--- EXCERPT TO READ Enclosed Below ---

Rameses II and Hauttusilis made a treaty of non-aggression in 1284--the first known in history. Both Egyptian and Hittite copies of this treaty have been preserved; the border between the two powers is set to the south of Kadesh in middle Syria. (Lewis 92)
One copy of this treaty, in the Hittite language, is engraved in cuneiform script on tablets found near Hattusas; two other copies, in Egyptian hieroglyphics, are carved on walls in Thebes and Karnak. (Shanks, "Expedition" 76)
About a hundred years later, the Hittites themselves were annihilated by invaders, who instead of occupying the conquered cities, plundered and abandoned them. "At one blow the entire Hittite Empire was wiped out" (197-198). The swiftness and utter desolation of the Hittite Empire doubtless contributed immeasurably to its obscurity until unearthed recently.
Seldom has a world power collapsed more suddenly or completely. Having rivaled Egypt in the early thirteenth century for the control of western Asia, the Hittites were by the middle of that century having increasing difficulty in maintaining their position against coalitions of Aegean peoples in western Asia Minor. In spite of temporary successes, they were unable to stave off disaster. In the decades after ca. 1240 they were engulfed in a tide of race migration that tore their brittle structure from its moorings and washed it forever from the map of history. By the end of the century inscriptional witness fails, and it is evident that the Hittites have gone under. (Bright)
Usually a political and commercial economy maintains some residual presence even when overpowered (e.g., Greek), but the Hittite ruination was sufficiently comprehensive to erase their entire culture.

--- End of Enclosed EXCERPT TO READ ---

• TASKS TO COMPLETE
a. Print the passage on the Hittites from "Seldom has a" to "gone under. (Bright)".
b. In the passage on the Hittites, where does the treaty between Rameses II and Hauttusilis set the border between the two powers?
c. Pick up the passage on the Hittites after its final sentence and continue writing it.
The lines come from a separate source.

--- STUDY MATERIAL Enclosed Below ---

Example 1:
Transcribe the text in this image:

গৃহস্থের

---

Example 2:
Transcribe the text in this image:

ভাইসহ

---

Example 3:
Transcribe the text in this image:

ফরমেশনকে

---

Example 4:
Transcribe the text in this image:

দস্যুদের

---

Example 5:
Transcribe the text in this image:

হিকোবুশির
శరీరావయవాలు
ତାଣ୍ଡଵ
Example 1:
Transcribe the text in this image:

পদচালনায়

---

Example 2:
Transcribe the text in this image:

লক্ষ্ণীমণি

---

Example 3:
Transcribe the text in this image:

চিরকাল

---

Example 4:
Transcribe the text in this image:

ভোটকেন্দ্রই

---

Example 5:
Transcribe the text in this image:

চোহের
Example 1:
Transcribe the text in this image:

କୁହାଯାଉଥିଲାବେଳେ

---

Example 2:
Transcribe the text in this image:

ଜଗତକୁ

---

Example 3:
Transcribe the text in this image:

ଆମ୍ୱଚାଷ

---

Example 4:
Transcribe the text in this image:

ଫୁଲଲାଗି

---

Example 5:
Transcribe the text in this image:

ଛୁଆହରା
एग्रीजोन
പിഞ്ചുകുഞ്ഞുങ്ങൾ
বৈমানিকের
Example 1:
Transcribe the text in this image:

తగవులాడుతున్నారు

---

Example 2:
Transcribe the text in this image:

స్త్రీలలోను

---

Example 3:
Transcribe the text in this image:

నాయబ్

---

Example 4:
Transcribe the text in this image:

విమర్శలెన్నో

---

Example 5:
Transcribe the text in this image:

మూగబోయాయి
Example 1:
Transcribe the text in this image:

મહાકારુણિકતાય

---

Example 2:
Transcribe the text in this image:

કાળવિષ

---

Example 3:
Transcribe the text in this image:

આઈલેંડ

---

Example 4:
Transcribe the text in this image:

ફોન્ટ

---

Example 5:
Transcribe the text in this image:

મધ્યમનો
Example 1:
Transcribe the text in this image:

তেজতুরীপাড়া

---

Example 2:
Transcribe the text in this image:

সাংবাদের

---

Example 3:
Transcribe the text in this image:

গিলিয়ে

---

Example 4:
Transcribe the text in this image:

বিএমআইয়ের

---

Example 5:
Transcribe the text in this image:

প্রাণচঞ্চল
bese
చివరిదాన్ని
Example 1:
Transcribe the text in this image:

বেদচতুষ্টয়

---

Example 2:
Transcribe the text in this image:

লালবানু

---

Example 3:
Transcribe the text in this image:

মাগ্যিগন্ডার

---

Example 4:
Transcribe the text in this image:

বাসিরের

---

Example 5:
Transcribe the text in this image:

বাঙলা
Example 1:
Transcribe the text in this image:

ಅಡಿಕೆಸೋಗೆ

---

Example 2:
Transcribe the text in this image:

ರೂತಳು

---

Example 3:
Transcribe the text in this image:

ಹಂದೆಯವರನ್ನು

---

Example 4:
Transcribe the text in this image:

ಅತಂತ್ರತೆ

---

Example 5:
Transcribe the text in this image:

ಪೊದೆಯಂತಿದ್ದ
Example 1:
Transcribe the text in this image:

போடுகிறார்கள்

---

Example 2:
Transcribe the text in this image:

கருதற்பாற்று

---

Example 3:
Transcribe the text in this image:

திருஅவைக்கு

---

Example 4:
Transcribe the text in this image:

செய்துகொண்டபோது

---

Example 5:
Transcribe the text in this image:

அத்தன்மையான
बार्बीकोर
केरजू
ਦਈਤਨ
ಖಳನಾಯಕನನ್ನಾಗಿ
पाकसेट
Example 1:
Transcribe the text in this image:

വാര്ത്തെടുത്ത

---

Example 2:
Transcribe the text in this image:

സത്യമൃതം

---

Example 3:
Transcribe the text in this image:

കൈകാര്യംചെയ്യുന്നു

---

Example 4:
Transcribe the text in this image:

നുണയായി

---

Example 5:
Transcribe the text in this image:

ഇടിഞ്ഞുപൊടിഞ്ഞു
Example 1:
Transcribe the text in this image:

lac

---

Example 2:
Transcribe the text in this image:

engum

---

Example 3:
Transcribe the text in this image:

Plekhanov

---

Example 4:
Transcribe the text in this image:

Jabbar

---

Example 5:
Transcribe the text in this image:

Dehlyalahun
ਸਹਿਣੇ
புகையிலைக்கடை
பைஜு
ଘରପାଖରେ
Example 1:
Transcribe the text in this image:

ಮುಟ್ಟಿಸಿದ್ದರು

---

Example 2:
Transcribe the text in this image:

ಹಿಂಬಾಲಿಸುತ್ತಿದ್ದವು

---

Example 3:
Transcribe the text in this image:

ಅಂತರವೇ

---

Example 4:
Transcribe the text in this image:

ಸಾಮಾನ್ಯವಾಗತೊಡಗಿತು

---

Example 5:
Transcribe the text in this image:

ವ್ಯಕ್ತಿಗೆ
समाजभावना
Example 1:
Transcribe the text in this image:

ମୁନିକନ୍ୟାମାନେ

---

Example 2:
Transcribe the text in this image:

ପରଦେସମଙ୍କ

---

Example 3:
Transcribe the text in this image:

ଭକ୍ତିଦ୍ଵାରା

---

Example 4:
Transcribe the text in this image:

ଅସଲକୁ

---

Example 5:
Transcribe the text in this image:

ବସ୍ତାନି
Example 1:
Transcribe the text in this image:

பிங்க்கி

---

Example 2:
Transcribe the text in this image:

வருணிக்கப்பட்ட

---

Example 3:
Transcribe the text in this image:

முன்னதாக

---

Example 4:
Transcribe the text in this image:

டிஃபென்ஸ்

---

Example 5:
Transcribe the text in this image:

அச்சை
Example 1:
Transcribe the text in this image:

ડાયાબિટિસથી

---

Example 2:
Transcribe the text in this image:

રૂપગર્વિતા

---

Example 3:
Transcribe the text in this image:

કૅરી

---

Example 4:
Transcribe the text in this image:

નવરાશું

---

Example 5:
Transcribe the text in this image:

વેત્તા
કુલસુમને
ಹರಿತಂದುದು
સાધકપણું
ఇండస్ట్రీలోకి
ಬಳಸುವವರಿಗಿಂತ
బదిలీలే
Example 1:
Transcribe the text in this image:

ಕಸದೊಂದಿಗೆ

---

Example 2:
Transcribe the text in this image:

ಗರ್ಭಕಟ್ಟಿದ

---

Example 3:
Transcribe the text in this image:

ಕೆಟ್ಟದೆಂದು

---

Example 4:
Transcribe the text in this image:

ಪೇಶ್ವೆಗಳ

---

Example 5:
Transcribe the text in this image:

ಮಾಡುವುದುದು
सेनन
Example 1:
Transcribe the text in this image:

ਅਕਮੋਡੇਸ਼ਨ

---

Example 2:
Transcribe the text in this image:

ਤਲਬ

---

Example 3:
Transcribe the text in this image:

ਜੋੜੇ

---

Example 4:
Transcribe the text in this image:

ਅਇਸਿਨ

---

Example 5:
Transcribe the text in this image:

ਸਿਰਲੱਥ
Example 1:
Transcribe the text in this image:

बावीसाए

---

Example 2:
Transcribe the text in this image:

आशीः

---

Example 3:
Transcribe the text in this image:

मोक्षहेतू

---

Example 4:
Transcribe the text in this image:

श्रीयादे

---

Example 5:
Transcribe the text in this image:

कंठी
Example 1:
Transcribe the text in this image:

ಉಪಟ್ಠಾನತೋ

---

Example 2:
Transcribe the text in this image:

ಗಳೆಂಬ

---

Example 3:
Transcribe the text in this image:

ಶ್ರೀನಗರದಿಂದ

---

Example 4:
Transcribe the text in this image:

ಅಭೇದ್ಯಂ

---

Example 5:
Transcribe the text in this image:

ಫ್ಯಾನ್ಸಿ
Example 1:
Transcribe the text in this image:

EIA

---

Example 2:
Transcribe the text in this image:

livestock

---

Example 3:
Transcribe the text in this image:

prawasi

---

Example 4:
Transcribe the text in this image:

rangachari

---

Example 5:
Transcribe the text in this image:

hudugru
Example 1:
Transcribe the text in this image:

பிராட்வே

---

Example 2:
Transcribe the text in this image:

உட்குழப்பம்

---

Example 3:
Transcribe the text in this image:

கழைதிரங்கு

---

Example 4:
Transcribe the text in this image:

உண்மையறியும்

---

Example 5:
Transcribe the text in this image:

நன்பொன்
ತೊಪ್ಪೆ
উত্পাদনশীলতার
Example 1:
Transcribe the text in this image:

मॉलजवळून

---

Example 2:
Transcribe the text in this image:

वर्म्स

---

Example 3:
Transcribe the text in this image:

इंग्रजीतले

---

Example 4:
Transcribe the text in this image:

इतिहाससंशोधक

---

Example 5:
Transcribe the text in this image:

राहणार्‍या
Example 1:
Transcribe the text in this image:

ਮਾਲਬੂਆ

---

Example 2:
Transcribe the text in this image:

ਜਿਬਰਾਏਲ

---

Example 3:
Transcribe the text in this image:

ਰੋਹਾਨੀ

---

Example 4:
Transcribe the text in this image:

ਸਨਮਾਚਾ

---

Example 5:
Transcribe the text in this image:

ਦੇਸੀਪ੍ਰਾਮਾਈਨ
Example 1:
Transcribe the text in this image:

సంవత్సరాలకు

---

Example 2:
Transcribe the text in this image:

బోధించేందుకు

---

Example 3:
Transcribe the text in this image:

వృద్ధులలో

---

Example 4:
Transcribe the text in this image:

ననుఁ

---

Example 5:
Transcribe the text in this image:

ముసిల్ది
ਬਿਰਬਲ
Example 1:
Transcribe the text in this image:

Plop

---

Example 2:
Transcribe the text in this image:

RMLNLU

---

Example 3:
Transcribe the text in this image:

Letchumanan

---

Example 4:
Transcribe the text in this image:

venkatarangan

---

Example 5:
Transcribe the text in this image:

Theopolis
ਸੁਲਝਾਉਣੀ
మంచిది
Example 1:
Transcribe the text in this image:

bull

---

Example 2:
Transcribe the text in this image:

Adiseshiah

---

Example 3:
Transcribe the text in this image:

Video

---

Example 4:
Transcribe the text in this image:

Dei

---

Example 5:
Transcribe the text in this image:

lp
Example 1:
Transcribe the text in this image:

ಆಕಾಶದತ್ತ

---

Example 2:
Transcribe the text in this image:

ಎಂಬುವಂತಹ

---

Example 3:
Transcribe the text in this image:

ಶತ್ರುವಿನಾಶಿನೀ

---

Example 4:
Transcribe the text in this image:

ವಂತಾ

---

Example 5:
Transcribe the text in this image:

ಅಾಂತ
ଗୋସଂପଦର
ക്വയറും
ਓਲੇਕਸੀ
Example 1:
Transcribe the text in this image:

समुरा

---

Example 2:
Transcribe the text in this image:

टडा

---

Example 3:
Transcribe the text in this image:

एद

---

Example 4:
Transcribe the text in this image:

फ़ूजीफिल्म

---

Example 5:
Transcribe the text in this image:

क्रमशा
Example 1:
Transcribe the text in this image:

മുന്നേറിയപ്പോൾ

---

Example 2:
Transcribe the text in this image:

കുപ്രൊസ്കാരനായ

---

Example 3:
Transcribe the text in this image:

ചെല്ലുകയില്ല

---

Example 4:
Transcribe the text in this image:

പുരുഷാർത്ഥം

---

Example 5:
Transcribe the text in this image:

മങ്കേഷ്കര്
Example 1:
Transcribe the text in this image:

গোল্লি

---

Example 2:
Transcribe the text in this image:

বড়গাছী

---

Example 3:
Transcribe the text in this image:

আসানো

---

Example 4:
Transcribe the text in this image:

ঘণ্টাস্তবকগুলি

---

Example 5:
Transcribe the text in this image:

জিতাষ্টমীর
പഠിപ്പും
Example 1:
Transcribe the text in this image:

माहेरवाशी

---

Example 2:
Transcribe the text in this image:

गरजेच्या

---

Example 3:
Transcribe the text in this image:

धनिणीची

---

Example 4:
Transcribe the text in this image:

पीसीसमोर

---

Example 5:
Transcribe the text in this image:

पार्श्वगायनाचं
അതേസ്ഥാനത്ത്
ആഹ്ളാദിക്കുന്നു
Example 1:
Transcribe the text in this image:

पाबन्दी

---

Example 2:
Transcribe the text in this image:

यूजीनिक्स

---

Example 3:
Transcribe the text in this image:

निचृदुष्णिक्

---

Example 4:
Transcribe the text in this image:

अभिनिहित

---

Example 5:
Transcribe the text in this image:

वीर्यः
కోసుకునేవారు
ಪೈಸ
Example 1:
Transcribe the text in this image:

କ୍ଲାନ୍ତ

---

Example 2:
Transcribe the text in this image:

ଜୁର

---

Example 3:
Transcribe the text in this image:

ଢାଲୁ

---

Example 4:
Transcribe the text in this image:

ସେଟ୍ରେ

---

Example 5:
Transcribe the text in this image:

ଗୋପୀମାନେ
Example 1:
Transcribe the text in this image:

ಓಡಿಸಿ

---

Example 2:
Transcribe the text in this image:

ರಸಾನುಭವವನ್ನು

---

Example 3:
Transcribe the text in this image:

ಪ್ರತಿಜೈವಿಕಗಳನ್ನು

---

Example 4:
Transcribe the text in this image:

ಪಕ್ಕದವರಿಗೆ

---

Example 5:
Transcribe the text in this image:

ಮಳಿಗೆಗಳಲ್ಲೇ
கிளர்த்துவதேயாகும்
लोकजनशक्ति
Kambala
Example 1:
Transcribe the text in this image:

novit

--- End of Enclosed STUDY MATERIAL ---

• OUTPUTS FOR THE TASKS
a.
Seldom has a world power collapsed more suddenly or completely. Having rivaled Egypt in the early thirteenth century for the control of western Asia, the Hittites were by the middle of that century having increasing difficulty in maintaining their position against coalitions of Aegean peoples in western Asia Minor. In spite of temporary successes, they were unable to stave off disaster. In the decades after ca. 1240 they were engulfed in a tide of race migration that tore their brittle structure from its moorings and washed it forever from the map of history. By the end of the century inscriptional witness fails, and it is evident that the Hittites have gone under. (Bright)

b. To the south of Kadesh in middle Syria.

c.
However, remnants of Hittites remained in various places. In the description of the land that the Israelites were to possess, God cited a people called the Hittites (Joshua 1:4). "The Hittite Empire dominated the heartland of Asia Minor from 1750 B.C. until about 1200 B.C. ...The Old Testament has about 40 references to the Hittites" (Humble and Fair 14).
Until early in the twentieth century, the Hittites were unknown and not considered historical. The Bible, accordingly, was faulted. Since the discovery of the Hittite capital city in mountainous Turkey, additional Hittite sites have been discovered. Once more, the Bible has been exonerated by archaeological discoveries. This can only heighten the faith of Bible believers!
Bright, John. A History of Israel. Philadelphia: Westminster, 1981.
Ceram, C.W. The Secret of the Hittites. New York: Alfred A. Knope, 1956.
Free, Joseph P. and Howard F. Vos. Archaeology and Bible History. Grand Rapids: Zondervan, 1992.
Humble, Bill. "Hittites: Lost and Found." Gospel Advocate, Nashville. Sep. 1998: 36-38.
Humble, Bill and Ian Fair. The Seven Churches of Asia. Nashville: Gospel Advocate, 1995.
Lewis, Jack P. "Bible Archaeology and Geography." The World and Literature of the Old Testament. Joplin: College Press, 1979. 71-116.
Shanks, Hershel. "Expedition." Biblical Archaeology Review. Mar.-Apr. 1998: 76.
Shelly, Bruce and others. Age of Empires. Microsoft Corporation, 1997.